Combine caster sugar and 1⁄4 cup reserved cherry liquid in a medium saucepan (discard remaining cherry liquid). Stir over a medium heat until sugar dissolves, then simmer 3 minutes. Add drained cherries and cornflour mixture to saucepan; stir gently over medium heat until simmering. Simmer, stirring, for 1 minute or until very thick. Spread onto a plate and set aside to cool.
Preheat oven to 200°C (fan-forced). Line a large oven tray with non-stick baking paper.
Place cream cheese, sifted icing sugar and vanilla in a medium bowl and beat with an electric mixer until smooth.
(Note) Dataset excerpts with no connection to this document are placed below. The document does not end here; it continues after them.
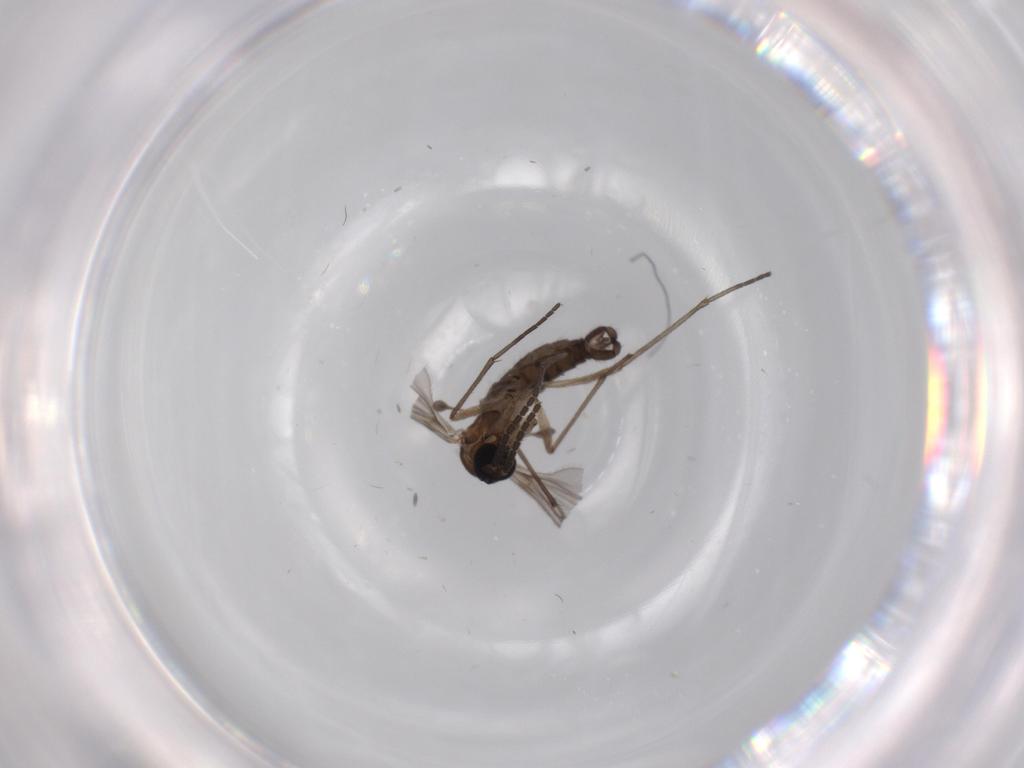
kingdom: Animalia
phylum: Arthropoda
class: Insecta
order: Diptera
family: Sciaridae
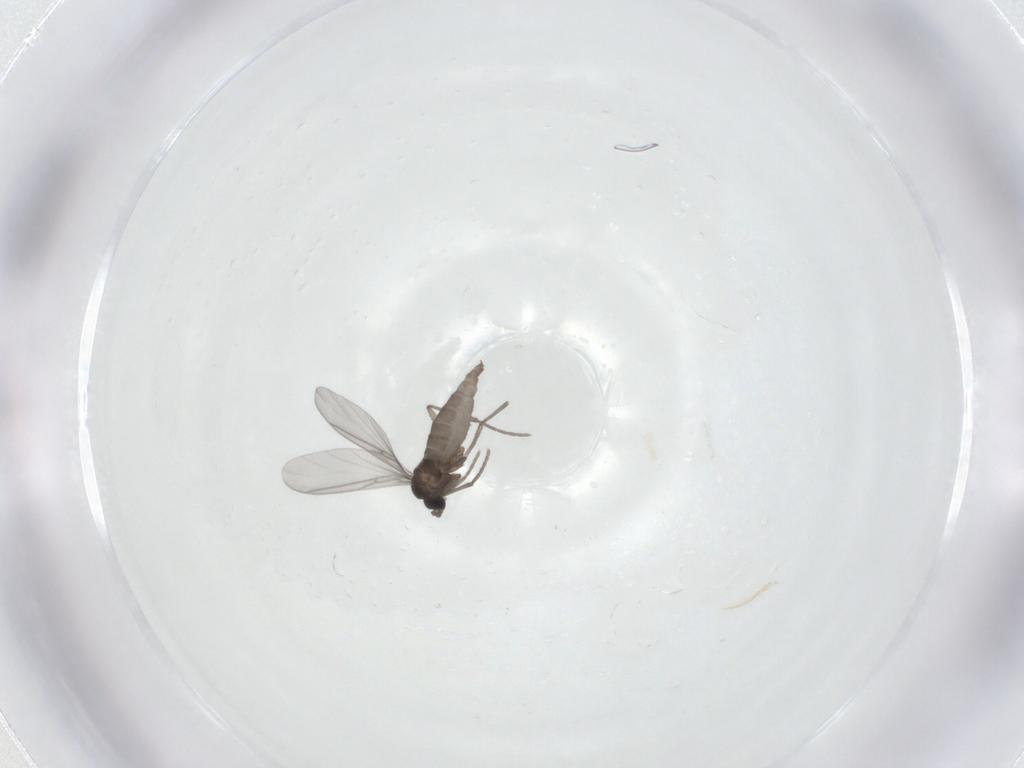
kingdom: Animalia
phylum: Arthropoda
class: Insecta
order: Diptera
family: Sciaridae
Add egg yolk and continue beating until just combined.
Combine brown sugar, breadcrumbs and cinnamon in a small bowl.
Layer pastry sheets, brushing melted butter in between each layer and sprinkling 2 tablespoons breadcrumb mixture between every second layer. Brush the top layer with butter.
Spoon the cream cheese mixture along one long end of the fillo stack, leaving a 5cm border on 3 sides. Spoon cherry mixture over cream cheese filling.
Combine remaining breadcrumb mixture with almonds; sprinkle over filling. Fold in sides, then carefully roll into a log shape. Lift onto prepared tray, seam side down. Brush with remaining butter.
Bake at 200°C for 15 minutes. Reduce temperature to 180°C; bake for 10 minutes longer or until golden brown. Set aside to cool for at least 30 minutes before serving.
Cook’s Tip: Unbaked strudel can be prepared (up to end of step 9) several hours ahead and refrigerated until ready to bake.